• _Your objective_: Extract the text lines from every entry and copy them word for word, leaving the pictures out of your answer.

[Opening Extracted material section]

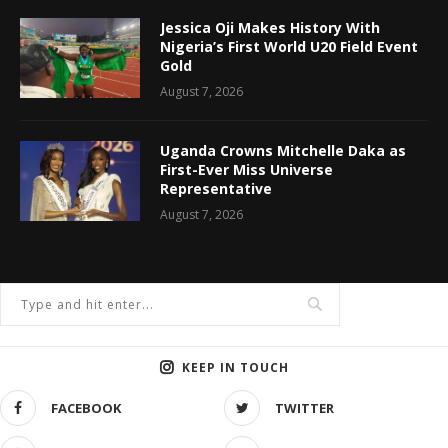
Jessica Oji Makes History With
Nigeria’s First World U20 Field Event
Gold
August 7, 2026
Uganda Crowns Mitchelle Daka as
First-Ever Miss Universe
Representative
August 7, 2026
KEEP IN TOUCH
FACEBOOK
TWITTER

[Closing Extracted material section]

• _Result_:
Jessica Oji Makes History With
Nigeria’s First World U20 Field Event
Gold
August 7, 2026
Uganda Crowns Mitchelle Daka as
First-Ever Miss Universe
Representative
August 7, 2026
KEEP IN TOUCH
FACEBOOK
TWITTER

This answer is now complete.